How long it took to start these duels, to summon the courage to step into the lethal range of the sword. To charge into battle was one thing, clad in iron and leather and wood and plunging into
a chaos of chance and a maelstrom of sudden foe, but here two men with a definite enemy before them wearing only silk and rags and skin and flesh and muscle. That against steel, the fear innate in
every mote of the body. Even for veterans like Akiyama a quailing, as though arms and legs and chest and head were creatures separate from the heart, each individually terrified of the risk.
A sickly feeling in Musashi’s muscles, his upper arms, the bottom of his thighs, hardening as if the blood within was congealing.
The earth soft beneath his soles, feet digging in, affixing himself.
The columns of smoke rising.
The feel of the grip upon his palms, ridges of the twisted cloth, ring finger and little finger tight, thumb, fore and middle loose, cradling.
The eternal seething of the wind.
The sun inert, the chill, the chill . . .
Akiyama lunged forward, and the path of his sword was concealed almost entirely by his body. Musashi saw it loop over the man’s head at the very last moment, where he had been expecting a
low attack. Hands moved autovigilant, raised his own sword and caught the blade not flat but glancing.

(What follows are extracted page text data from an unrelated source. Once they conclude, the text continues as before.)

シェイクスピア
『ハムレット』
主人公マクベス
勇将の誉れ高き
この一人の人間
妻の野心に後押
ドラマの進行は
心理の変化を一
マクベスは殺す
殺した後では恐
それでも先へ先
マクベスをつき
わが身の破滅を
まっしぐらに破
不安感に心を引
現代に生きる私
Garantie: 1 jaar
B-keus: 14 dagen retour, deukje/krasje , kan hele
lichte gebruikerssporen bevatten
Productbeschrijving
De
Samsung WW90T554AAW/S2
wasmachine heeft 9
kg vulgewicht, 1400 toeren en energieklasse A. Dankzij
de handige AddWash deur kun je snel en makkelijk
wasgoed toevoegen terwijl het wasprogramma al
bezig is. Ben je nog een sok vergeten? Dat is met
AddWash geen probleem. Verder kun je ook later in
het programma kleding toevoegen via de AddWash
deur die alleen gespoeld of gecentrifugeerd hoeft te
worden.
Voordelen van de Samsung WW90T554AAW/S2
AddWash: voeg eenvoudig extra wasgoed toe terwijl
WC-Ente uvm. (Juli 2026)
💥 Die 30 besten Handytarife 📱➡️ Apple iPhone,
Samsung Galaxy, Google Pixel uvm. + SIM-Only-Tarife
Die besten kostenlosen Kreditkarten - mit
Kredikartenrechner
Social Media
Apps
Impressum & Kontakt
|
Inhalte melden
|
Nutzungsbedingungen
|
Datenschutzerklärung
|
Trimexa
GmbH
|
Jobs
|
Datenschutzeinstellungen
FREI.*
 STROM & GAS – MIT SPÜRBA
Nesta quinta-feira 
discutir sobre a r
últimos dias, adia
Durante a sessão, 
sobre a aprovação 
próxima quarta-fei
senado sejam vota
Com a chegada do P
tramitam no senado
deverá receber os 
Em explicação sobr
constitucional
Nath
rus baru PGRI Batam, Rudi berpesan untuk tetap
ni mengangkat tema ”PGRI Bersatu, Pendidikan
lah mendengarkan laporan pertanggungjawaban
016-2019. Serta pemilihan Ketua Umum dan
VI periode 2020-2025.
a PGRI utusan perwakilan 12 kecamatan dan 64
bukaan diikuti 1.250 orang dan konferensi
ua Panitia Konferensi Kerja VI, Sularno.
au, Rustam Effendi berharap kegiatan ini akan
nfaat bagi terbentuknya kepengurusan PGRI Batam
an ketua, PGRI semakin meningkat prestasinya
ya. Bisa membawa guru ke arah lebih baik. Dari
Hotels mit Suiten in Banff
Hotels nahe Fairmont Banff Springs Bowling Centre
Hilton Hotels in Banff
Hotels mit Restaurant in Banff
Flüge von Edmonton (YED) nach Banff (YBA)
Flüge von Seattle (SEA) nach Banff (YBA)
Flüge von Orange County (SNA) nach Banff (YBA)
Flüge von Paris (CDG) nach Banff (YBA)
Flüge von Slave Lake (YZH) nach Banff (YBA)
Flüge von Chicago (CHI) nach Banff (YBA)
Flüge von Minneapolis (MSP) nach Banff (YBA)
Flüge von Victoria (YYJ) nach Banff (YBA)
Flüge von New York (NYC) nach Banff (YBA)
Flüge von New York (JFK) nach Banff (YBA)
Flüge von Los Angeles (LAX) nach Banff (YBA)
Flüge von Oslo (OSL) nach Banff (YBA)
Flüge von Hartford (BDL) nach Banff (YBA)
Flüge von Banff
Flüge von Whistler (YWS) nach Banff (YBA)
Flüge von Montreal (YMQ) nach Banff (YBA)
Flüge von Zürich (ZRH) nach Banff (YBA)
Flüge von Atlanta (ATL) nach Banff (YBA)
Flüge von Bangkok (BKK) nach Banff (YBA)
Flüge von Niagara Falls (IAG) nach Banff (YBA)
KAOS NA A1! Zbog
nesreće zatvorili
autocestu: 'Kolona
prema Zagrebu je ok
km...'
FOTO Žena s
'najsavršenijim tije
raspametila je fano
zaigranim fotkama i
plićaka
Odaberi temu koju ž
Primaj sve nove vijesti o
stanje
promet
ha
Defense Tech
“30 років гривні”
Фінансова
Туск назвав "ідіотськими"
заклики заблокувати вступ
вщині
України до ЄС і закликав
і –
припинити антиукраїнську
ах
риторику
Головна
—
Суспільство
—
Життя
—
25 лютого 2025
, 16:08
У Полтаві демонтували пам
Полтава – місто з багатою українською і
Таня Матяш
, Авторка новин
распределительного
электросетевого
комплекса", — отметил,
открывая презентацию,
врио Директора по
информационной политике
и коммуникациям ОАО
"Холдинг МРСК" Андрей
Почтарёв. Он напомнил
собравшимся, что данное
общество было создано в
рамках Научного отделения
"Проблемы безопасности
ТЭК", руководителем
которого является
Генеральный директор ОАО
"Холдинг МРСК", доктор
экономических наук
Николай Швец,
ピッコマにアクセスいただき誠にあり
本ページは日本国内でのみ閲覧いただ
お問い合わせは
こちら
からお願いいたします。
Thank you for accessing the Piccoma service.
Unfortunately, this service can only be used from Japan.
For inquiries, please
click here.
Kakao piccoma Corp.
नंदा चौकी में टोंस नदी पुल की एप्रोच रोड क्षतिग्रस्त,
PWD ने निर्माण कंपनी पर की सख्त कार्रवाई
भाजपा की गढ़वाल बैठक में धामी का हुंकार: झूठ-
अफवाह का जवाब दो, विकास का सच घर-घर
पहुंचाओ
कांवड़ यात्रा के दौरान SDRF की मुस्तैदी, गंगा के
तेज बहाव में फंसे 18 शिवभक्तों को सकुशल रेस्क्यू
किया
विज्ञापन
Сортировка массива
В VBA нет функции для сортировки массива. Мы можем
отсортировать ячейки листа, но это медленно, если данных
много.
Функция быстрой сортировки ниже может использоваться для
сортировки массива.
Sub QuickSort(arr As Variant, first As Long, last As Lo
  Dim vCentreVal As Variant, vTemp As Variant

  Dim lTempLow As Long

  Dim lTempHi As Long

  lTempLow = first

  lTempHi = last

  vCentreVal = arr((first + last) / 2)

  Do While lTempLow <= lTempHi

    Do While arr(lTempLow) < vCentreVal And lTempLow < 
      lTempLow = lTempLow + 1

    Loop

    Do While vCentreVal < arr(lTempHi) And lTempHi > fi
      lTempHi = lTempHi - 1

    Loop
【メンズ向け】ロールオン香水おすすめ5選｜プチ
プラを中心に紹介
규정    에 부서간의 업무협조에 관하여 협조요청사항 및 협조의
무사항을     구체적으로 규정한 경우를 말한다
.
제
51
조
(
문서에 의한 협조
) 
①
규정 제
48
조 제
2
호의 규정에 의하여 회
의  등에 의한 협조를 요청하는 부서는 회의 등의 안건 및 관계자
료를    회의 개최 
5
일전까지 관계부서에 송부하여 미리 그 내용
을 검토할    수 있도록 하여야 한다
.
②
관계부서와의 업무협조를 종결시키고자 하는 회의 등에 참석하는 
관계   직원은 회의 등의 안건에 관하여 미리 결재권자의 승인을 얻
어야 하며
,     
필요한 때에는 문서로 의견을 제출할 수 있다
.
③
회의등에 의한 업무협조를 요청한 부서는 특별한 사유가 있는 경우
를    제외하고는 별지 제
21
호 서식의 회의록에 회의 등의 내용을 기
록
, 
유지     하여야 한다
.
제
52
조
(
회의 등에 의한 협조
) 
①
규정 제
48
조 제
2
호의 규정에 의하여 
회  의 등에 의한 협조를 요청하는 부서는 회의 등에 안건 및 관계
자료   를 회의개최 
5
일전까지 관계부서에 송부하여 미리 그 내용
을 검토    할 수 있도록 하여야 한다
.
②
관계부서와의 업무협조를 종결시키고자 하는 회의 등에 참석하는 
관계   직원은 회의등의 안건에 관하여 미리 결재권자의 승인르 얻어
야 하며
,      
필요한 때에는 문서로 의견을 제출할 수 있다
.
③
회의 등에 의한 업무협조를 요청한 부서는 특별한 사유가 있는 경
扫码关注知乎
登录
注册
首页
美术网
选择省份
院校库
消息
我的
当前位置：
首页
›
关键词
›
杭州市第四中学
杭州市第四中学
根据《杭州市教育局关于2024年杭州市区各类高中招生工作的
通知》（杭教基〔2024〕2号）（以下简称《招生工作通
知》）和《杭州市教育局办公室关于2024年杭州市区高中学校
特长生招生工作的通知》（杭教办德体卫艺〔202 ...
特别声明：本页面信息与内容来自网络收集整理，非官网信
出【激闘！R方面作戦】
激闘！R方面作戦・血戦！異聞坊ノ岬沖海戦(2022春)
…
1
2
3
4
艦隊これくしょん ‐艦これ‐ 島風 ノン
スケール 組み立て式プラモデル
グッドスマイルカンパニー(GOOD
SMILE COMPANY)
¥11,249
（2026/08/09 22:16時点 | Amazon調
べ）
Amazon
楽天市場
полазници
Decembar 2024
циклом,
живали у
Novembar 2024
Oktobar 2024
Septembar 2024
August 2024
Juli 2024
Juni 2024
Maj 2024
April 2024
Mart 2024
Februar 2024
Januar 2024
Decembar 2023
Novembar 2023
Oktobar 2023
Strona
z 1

The two edges ran down each other hissing until the handguards of both swords met with a
crack.
In they both followed, in tight, shoulder to shoulder, Akiyama and Musashi, knuckles rubbing against one another, the points of their blades waving over each other’s back. Immediately
Musashi attempted to make it a matter of strength, barging forward, trying to unbalance the man. Akiyama simply rode the push, sliding backwards whilst maintaining his posture perfectly. Feet
gouging trails in the earth. Like a pan of water shaken, fluid and then still as it was before. Twice more Musashi tried before he admitted the futility.
There they stood, locked, the guards of their swords as close as though they had been fused together in some forge. No growling or fighting or tussle, weapons resting light, simply checking the
other. Musashi turned his blade and rolled the edge of it towards Akiyama with his foe’s sword as the fulcrum, once, twice, meeting the flesh of Akiyama’s biceps on the second try. A
thin red line of blood appeared, the cut a mere razor kiss. Akiyama gave no sign of pain or worry. He knew that he could not be grievously wounded here.